- _Work to be completed_:
Write out the text lines of all the rows below character for character, and leave the pictures out of your answer.

Material supplied Start Marker

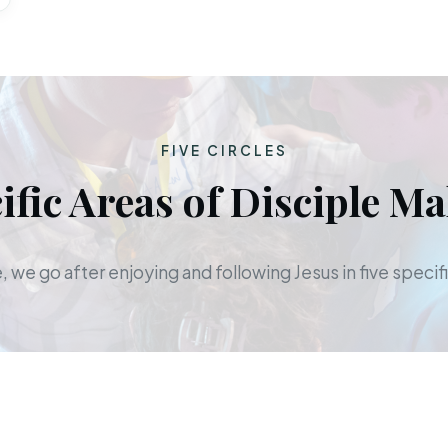
FIVE CIRCLES
ific Areas of Disciple M
 we go after enjoying and following Jesus in five specifi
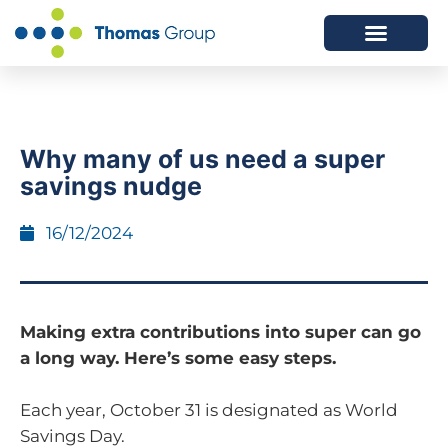
ABOUT US
SERVICES WE OFFER
Why many of us need a super
savings nudge
16/12/2024
Making extra contributions into super can go
a long way. Here’s some easy steps.
Each year, October 31 is designated as World
Savings Day.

Material supplied End Marker

- _Your solution_:
FIVE CIRCLES
ific Areas of Disciple M
 we go after enjoying and following Jesus in five specifi
ABOUT US
SERVICES WE OFFER
Why many of us need a super
savings nudge
16/12/2024
Making extra contributions into super can go
a long way. Here’s some easy steps.
Each year, October 31 is designated as World
Savings Day.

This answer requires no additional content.